Falando a Terra

Capítulo XXII

Na senda




Enquanto o discípulo apenas se enlevava na meditação, acerca do Mestre, tudo se lhe afigurava harmonia… Cada ensinamento era para ele uma nascente de luz, rasgando horizontes novos. E, por isso, a vida nunca lhe pareceu tão suave e risonha.

Ébrio de júbilo, dividia-se entre o firmamento povoado de estrelas e a Terra cheia de flores, a repetir:

— Que não farei por ti, Senhor?

Muitas luas decorreram, assinalando a passagem do tempo, quando o Mestre deliberou chamá-lo à sua presença augusta.

Escutando a divina voz, o aprendiz pôs-se em marcha, transbordante de contentamento. Que não faria para testemunhar amor e gratidão?

Em plena estrada, contudo, arrefeceu-se-lhe o ânimo: é que lhe era enorme o dispêndio de energia, ressumando-lhe o suor em grossas bagas.

Erguia-se a poeira, fustigando-lhe o rosto. De espaço a espaço, desabava um temporal, dardejando-lhe em torno raios deslumbrantes e aterradores; e então a lama se enovelava e esparzia em todas as direções.

Quando a sede o escaldava, não via senão água barrenta, e, se a fome o corroia, somente encontrava frutos amargos e ervas venenosas.

Ele, que começara a viagem à marcha batida, arrastava-se agora passo a passo.
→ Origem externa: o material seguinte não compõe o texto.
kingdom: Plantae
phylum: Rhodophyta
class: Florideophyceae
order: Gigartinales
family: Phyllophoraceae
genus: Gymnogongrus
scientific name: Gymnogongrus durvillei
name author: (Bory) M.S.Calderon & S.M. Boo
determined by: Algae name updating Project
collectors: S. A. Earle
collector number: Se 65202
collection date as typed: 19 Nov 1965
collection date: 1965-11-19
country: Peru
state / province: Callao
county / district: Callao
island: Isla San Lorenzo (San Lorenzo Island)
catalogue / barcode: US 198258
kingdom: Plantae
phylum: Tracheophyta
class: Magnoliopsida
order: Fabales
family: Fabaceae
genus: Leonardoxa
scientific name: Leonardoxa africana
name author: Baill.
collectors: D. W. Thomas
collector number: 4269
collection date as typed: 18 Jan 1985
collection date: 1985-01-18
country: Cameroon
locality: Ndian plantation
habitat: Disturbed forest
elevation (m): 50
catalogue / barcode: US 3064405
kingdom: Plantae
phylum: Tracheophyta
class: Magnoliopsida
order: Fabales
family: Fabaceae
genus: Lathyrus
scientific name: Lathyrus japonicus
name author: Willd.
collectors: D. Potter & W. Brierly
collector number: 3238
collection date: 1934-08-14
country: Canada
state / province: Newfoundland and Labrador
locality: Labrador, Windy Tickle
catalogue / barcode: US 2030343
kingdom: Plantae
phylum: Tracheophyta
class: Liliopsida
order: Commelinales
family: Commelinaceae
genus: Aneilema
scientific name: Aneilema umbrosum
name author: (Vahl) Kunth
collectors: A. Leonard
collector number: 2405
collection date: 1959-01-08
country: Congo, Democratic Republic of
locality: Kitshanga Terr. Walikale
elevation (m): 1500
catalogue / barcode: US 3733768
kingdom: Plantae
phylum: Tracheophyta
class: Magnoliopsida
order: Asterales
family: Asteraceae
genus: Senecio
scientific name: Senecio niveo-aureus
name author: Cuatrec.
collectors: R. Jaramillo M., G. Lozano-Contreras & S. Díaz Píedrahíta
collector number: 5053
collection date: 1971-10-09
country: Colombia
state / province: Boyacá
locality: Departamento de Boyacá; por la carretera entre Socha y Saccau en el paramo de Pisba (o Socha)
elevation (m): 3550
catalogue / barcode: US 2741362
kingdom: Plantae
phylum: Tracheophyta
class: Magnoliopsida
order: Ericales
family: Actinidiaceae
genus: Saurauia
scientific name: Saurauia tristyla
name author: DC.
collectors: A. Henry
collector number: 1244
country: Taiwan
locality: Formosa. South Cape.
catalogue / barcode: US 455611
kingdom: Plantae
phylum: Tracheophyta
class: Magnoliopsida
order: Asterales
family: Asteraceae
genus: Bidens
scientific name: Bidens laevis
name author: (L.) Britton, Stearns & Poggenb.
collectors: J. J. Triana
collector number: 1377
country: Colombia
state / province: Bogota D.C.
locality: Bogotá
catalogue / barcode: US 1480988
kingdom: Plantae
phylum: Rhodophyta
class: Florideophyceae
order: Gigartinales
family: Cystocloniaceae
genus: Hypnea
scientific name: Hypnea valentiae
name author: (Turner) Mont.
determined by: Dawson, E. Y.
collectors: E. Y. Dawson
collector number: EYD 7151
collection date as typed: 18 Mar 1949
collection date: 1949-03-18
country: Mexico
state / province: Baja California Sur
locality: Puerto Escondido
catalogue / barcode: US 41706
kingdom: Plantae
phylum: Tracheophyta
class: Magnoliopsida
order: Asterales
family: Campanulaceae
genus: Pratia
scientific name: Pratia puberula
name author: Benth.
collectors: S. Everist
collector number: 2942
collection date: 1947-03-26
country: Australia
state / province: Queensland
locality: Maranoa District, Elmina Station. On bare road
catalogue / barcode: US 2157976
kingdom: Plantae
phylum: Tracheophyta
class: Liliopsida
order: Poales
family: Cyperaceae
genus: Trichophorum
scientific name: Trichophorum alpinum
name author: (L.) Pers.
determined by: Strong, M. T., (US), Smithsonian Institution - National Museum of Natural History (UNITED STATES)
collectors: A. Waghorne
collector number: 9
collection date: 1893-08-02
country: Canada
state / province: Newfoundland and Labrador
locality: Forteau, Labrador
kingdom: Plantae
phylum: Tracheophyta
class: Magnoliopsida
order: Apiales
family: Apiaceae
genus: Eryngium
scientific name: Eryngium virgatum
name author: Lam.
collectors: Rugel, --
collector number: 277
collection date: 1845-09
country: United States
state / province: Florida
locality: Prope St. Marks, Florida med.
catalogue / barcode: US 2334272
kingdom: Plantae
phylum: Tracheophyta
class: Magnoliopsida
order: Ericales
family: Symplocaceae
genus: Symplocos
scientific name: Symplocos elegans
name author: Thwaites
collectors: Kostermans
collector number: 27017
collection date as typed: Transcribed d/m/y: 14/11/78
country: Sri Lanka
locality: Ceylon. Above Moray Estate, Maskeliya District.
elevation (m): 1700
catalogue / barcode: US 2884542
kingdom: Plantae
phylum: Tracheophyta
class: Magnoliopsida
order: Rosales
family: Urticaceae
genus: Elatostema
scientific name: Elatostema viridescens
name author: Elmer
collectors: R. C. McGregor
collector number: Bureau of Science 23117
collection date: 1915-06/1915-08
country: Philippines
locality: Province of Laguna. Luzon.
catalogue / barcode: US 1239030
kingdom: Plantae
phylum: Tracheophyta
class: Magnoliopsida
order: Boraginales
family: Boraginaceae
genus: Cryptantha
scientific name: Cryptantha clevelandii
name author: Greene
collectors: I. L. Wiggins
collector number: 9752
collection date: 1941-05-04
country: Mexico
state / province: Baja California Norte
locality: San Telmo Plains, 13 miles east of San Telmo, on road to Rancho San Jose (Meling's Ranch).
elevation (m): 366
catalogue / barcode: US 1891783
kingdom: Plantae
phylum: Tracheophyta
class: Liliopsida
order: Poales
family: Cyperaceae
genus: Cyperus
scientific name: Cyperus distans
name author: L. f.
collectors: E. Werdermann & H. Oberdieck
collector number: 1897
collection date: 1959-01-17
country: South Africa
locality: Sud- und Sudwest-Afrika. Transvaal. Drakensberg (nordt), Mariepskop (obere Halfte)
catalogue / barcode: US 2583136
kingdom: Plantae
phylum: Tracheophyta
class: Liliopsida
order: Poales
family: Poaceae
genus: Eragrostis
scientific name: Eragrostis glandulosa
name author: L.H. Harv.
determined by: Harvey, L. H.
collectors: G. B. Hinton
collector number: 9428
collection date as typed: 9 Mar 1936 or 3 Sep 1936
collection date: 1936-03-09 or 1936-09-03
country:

Serpentes e ciladas multiplicavam-se na dificultosa jornada.

E ele, que prometera amor a todos e a tudo, lançava-se ao ódio; ele, que louvava a humildade, entregava-se à revolta; ele, que enxergara no mundo o templo magnificente do Eterno, passara a considerar a Natureza mera taça de fel…

Incapaz de compreender a necessidade da luta para o crescimento da própria alma, ele, que se afirmara apaixonado pela perfeição do Mestre, duvidou de Sua sabedoria e previdência.

Por que não vinha o Senhor em seu auxílio? por que abandonar um aspirante da luz em plena desesperação?

Depois de longa reflexão, recolheu-se a extrema tristeza e fugiu à estrada real da redenção, arrojando-se, espavorido, aos formidáveis desfiladeiros das margens.

Assim ocorre na jornada cristã. Enquanto o seguidor do Evangelho apenas dorme e sonha, falando e imaginando, fora das realidades que lhe dizem respeito, é como o bateleiro em lago plácido, a vogar de manso à brisa acariciante, sob um céu azul; mas, se desperta e resolve navegar no largo oceano, ao encontro da Claridade Divina, pensando e agindo, conscientemente, de acordo com as lições do Mestre, os recifes e os vagalhões lhe sobranceiam o batel, em desafio ao aventureiro. Trava-se, então, a grande batalha. Somente a fé ungida de amor conseguirá vencer.